I'm back home for the holidays and despite the long journey home I find myself unable to sleep. I guess I'm so used to staying up late that sleeping this early seems unfathomable.
I arrived at 11:15am via Air Asia in Clark. I barely slept since last night I had my despedida (kahit na kakadating pa lang) Jom's place. We had beer and tokwa't baboy for pulutan (na naging ulam). So just imagine how semi-zombie like I was when I went through immigration and customs. I didn't sleep after the party so keeping myself awake during check in was quite a struggle.
I think I had some withdrawal symptoms of my LRT rides in KL that I decided to take the MRT instead of riding a cab from megamall. I walked through Gateway mall first before finally heading for home.
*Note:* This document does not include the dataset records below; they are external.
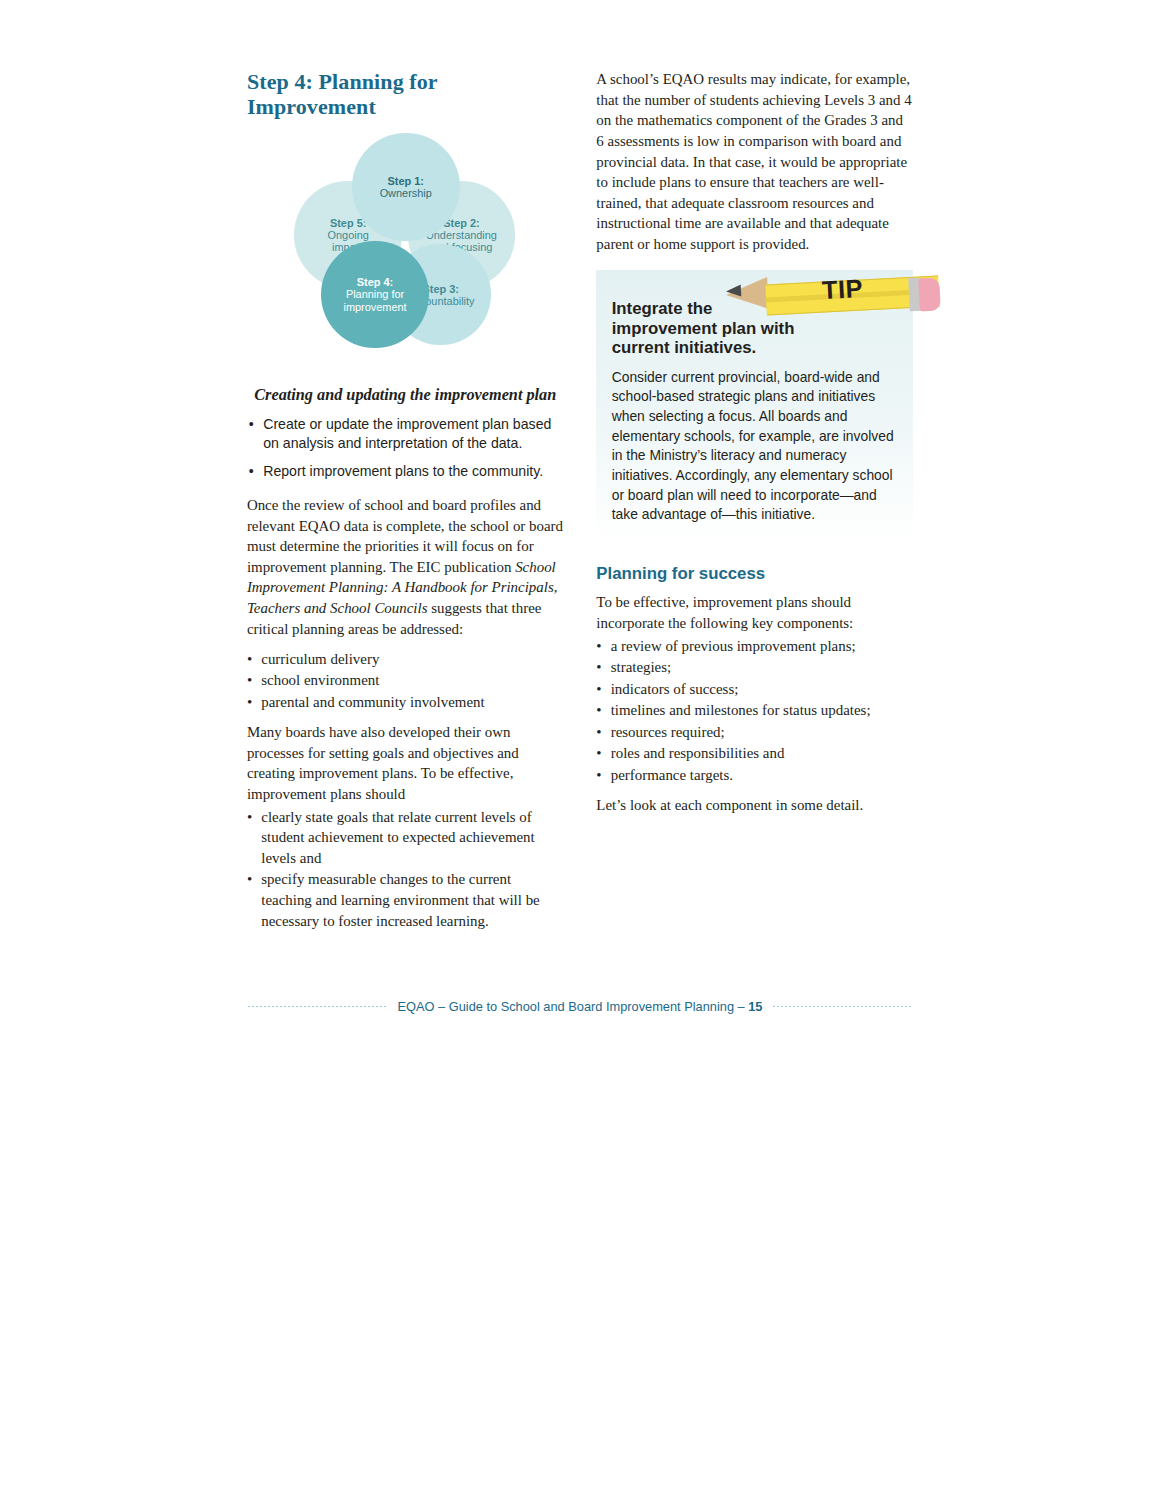Step 4: Planning for Improvement
Step 1: Ownership
Step 2: Understanding
and focusing
Step 5: Ongoing
impact
Step 3: Accountability
Step 4: Planning for
improvement
Creating and updating the improvement plan
Create or update the improvement plan based on analysis and interpretation of the data.
Report improvement plans to the community.
Once the review of school and board profiles and relevant EQAO data is complete, the school or board must determine the priorities it will focus on for improvement planning. The EIC publication School Improvement Planning: A Handbook for Principals, Teachers and School Councils suggests that three critical planning areas be addressed:
curriculum delivery
school environment
parental and community involvement
Many boards have also developed their own processes for setting goals and objectives and creating improvement plans. To be effective, improvement plans should
clearly state goals that relate current levels of student achievement to expected achievement levels and
specify measurable changes to the current teaching and learning environment that will be necessary to foster increased learning.
A school’s EQAO results may indicate, for example, that the number of students achieving Levels 3 and 4 on the mathematics component of the Grades 3 and 6 assessments is low in comparison with board and provincial data. In that case, it would be appropriate to include plans to ensure that teachers are well-trained, that adequate classroom resources and instructional time are available and that adequate parent or home support is provided.
TIP
Integrate the improvement plan with current initiatives.
Consider current provincial, board-wide and school-based strategic plans and initiatives when selecting a focus. All boards and elementary schools, for example, are involved in the Ministry’s literacy and numeracy initiatives. Accordingly, any elementary school or board plan will need to incorporate—and take advantage of—this initiative.
Planning for success
To be effective, improvement plans should incorporate the following key components:
a review of previous improvement plans;
strategies;
indicators of success;
timelines and milestones for status updates;
resources required;
roles and responsibilities and
performance targets.
Let’s look at each component in some detail.
EQAO – Guide to School and Board Improvement Planning – 15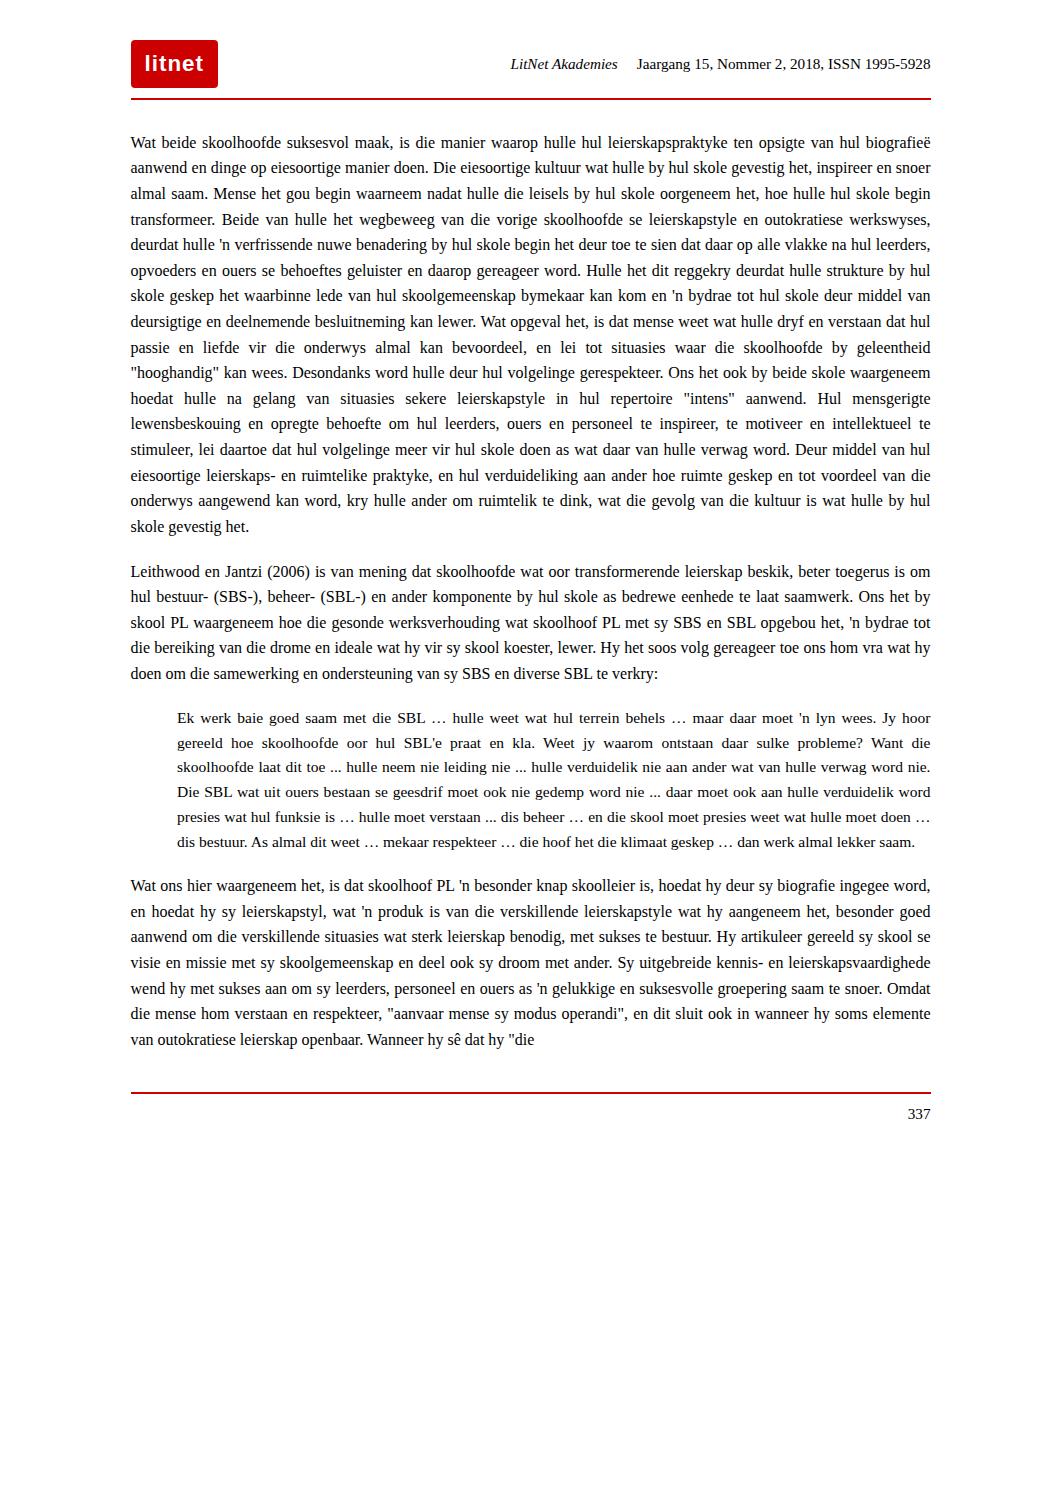litnet
LitNet Akademies Jaargang 15, Nommer 2, 2018, ISSN 1995-5928
Wat beide skoolhoofde suksesvol maak, is die manier waarop hulle hul leierskapspraktyke ten opsigte van hul biografieë aanwend en dinge op eiesoortige manier doen. Die eiesoortige kultuur wat hulle by hul skole gevestig het, inspireer en snoer almal saam. Mense het gou begin waarneem nadat hulle die leisels by hul skole oorgeneem het, hoe hulle hul skole begin transformeer. Beide van hulle het wegbeweeg van die vorige skoolhoofde se leierskapstyle en outokratiese werkswyses, deurdat hulle 'n verfrissende nuwe benadering by hul skole begin het deur toe te sien dat daar op alle vlakke na hul leerders, opvoeders en ouers se behoeftes geluister en daarop gereageer word. Hulle het dit reggekry deurdat hulle strukture by hul skole geskep het waarbinne lede van hul skoolgemeenskap bymekaar kan kom en 'n bydrae tot hul skole deur middel van deursigtige en deelnemende besluitneming kan lewer. Wat opgeval het, is dat mense weet wat hulle dryf en verstaan dat hul passie en liefde vir die onderwys almal kan bevoordeel, en lei tot situasies waar die skoolhoofde by geleentheid "hooghandig" kan wees. Desondanks word hulle deur hul volgelinge gerespekteer. Ons het ook by beide skole waargeneem hoedat hulle na gelang van situasies sekere leierskapstyle in hul repertoire "intens" aanwend. Hul mensgerigte lewensbeskouing en opregte behoefte om hul leerders, ouers en personeel te inspireer, te motiveer en intellektueel te stimuleer, lei daartoe dat hul volgelinge meer vir hul skole doen as wat daar van hulle verwag word. Deur middel van hul eiesoortige leierskaps- en ruimtelike praktyke, en hul verduideliking aan ander hoe ruimte geskep en tot voordeel van die onderwys aangewend kan word, kry hulle ander om ruimtelik te dink, wat die gevolg van die kultuur is wat hulle by hul skole gevestig het.
Leithwood en Jantzi (2006) is van mening dat skoolhoofde wat oor transformerende leierskap beskik, beter toegerus is om hul bestuur- (SBS-), beheer- (SBL-) en ander komponente by hul skole as bedrewe eenhede te laat saamwerk. Ons het by skool PL waargeneem hoe die gesonde werksverhouding wat skoolhoof PL met sy SBS en SBL opgebou het, 'n bydrae tot die bereiking van die drome en ideale wat hy vir sy skool koester, lewer. Hy het soos volg gereageer toe ons hom vra wat hy doen om die samewerking en ondersteuning van sy SBS en diverse SBL te verkry:
Ek werk baie goed saam met die SBL … hulle weet wat hul terrein behels … maar daar moet 'n lyn wees. Jy hoor gereeld hoe skoolhoofde oor hul SBL'e praat en kla. Weet jy waarom ontstaan daar sulke probleme? Want die skoolhoofde laat dit toe ... hulle neem nie leiding nie ... hulle verduidelik nie aan ander wat van hulle verwag word nie. Die SBL wat uit ouers bestaan se geesdrif moet ook nie gedemp word nie ... daar moet ook aan hulle verduidelik word presies wat hul funksie is … hulle moet verstaan ... dis beheer … en die skool moet presies weet wat hulle moet doen … dis bestuur. As almal dit weet … mekaar respekteer … die hoof het die klimaat geskep … dan werk almal lekker saam.
Wat ons hier waargeneem het, is dat skoolhoof PL 'n besonder knap skoolleier is, hoedat hy deur sy biografie ingegee word, en hoedat hy sy leierskapstyl, wat 'n produk is van die verskillende leierskapstyle wat hy aangeneem het, besonder goed aanwend om die verskillende situasies wat sterk leierskap benodig, met sukses te bestuur. Hy artikuleer gereeld sy skool se visie en missie met sy skoolgemeenskap en deel ook sy droom met ander. Sy uitgebreide kennis- en leierskapsvaardighede wend hy met sukses aan om sy leerders, personeel en ouers as 'n gelukkige en suksesvolle groepering saam te snoer. Omdat die mense hom verstaan en respekteer, "aanvaar mense sy modus operandi", en dit sluit ook in wanneer hy soms elemente van outokratiese leierskap openbaar. Wanneer hy sê dat hy "die
337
Three weeks ago I was so excited at the thought of going back home for xmas. Funny nga coz all I could think of when I was about to leave last Nov was the thought that I would be back in three weeks. In those three weeks life was completely changed and if you asked me if I ever pictured all the things that happened the past three weeks, I would flat out say-- no.
And now that I'm back, I'm quite unsure of how to react-- I'm happy to be home yet at the same time I also feel that this is not my place anymore. I'm meant to be somewhere else. Or maybe I'm just not used to this place anymore. It's true pala when they say that you can never go back to the past and all you can really do is savor the present and prepare for the future. Life changed when I left last November 28. Life moved on and now there's no going back.
I still have some unfinished business here in Manila but I have more unfinished stuff to go back to when I go back to KL--things that I have figure out sooner or later. But for now, I won't think about it and instead will just enjoy this vacation. Tutal what's the sense of going home for christmas when di ka mageenjoy diba?!